### Page text
Christine, Wondering

Random Musings of a Human Becoming

Monday, March 31, 2008


I'm about to do something really stupid. I'm driving 2 hours to Perth to see S because we had a serious disagreement just before he left this morning and as we said goodbye at work I couldn't even hug him to help make it right. So I'm going down tonight and driving back tomorrow.

Why is this stupid? Because there's a severe rainstorm and isolated thunderstorms out there, and a dust storm has kicked up underneath the rainclouds so there's really poor visibility and it's blowing a gale.

And I DON'T CARE. I'm going regardless. Even though it's a totally numbskulled thing to do.

I'll post tomorrow to let everyone know I'm alright.

Sunday, March 30, 2008


Friday was much, MUCH better at school, things settled down a lot, and yesterday and today have been lovely - S is here and we've just had a gorgeous time being together.

But . . . I found out today that my brother (aged 24) and his girlfriend (aged 20) just got engaged.

I'm not going to even get started about how I feel, because I've only got a short time and besides I think you all know me well enough to imagine the conflicting feelings I have right now. Sure I’m happy for them – but . . . . .

Thursday, March 27, 2008


That doesn't even begin to describe the sound, but it'll do.

For most of this term I've had a beautiful class of 12 students, all good kids who would usually stop any silly behaviour with a mere glance and never really needed any consequences. And I knew that I'd never have such a wonderful, delightful, smooth-running, peaceful, gorgeous class ever again.

Today the class was totally shattered. Two transient students who've been away for 5 weeks returned, and we also received a new student, and the harmonious class I’ve built just went to pieces.

The older transient child (girl aged 11) thinks she's got special privileges and is always trying to tell me what the class should do next, in a chatty I'm-not-really-a-student sort of way. She’s also a known thief and has to be watched constantly.

### Listing
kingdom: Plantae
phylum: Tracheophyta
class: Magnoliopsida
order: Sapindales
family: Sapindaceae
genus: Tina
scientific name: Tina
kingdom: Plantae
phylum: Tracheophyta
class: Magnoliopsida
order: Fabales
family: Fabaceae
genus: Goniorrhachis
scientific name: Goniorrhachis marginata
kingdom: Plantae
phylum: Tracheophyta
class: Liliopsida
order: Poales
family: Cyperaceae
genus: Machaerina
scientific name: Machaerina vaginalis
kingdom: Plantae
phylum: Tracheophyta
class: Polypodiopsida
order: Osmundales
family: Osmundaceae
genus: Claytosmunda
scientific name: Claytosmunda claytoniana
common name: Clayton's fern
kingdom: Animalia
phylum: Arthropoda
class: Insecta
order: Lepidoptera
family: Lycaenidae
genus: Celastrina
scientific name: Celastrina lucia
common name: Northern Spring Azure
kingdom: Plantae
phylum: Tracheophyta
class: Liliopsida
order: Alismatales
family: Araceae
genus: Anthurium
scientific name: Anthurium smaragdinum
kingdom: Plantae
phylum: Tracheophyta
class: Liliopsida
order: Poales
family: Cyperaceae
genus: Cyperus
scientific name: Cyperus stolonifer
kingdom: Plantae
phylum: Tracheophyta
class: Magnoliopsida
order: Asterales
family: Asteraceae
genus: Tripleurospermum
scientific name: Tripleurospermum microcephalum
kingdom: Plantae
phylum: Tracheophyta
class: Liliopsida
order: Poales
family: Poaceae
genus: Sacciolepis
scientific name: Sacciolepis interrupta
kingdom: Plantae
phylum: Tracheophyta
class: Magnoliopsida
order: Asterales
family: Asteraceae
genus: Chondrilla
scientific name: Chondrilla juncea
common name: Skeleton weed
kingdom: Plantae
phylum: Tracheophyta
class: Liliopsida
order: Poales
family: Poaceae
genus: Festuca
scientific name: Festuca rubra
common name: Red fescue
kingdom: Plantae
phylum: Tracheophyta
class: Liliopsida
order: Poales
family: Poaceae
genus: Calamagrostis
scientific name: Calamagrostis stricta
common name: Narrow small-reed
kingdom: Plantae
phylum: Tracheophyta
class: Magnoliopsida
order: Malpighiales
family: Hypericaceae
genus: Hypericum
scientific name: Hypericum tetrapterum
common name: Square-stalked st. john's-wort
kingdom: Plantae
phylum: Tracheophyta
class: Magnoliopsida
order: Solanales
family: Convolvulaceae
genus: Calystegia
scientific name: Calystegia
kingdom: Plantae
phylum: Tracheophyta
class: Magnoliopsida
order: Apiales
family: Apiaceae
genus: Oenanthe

### Exercise requirements
1. Output the part of the blog posts that opens with the words containing "I'm not going" and closes with "them – but . . . . .", copied word for word.
2. Using the blog posts, answer these:
(a) How long is the drive to Perth?
(b) How old is the writer's brother?
(c) How many students were in the class for most of the term?
3. Resume the blog posts about the writer's week, picking up right after their last sentence.

### Responses per task
1.
I'm not going to even get started about how I feel, because I've only got a short time and besides I think you all know me well enough to imagine the conflicting feelings I have right now. Sure I’m happy for them – but . . . . .

2.
(a) 2 hours
(b) 24
(c) 12

3.
The younger transient child (boy aged 10) is the only child in the class who really is a complete brat. He'll blow raspberries when I try to speak, mutter "why don't YOU do it" loudly when I ask the class to do something, won’t do any work, refuses to complete set consequences like sitting on the bench at recess, and is just an all-round pain in the butt. And he sets off the other kids too.

The new girl seems okay, but is somewhat messed up - her then 12-year-old brother died in a car accident this time last year and she's clearly full of anger and bitterness and sadness, and I heard reports that she was being both rude to and too rough with other kids in the playground. So although I hope to fully integrate her in time, she was still a wrong note in the classroom today.

I ended up having to send the boy to the principal by the end of the day, because I was going to start screaming at him if I didn’t get him out of my space. AAAARGH.

I know I’ve been privileged, and three somewhat difficult kids is absolutely nothing to complain about. But although I knew it was coming today, I really wasn’t ready for it, and I’m just worn out in mind, body and soul. I’m seriously considering settling in with a soppy movie and having a good howl. What a day!

Thursday, March 20, 2008

Easter! *sigh of relief*

At Easter last year (which was a month later, mind you) I was stressed to my limit, trying to get all of my assignments done and thinking about moving to England without freaking my Mum out too much.

Oh, how far I’ve come!

I’m really tired after a long week – I had my graduation on Monday night which was fun but exhausting as I had to drive back to Little Country Town from Perth at 6:30am Tuesday morning so that I could teach on Tuesday. Graduation was great though!

Me (middle) with my friends Justyna and Sonia before the ceremony.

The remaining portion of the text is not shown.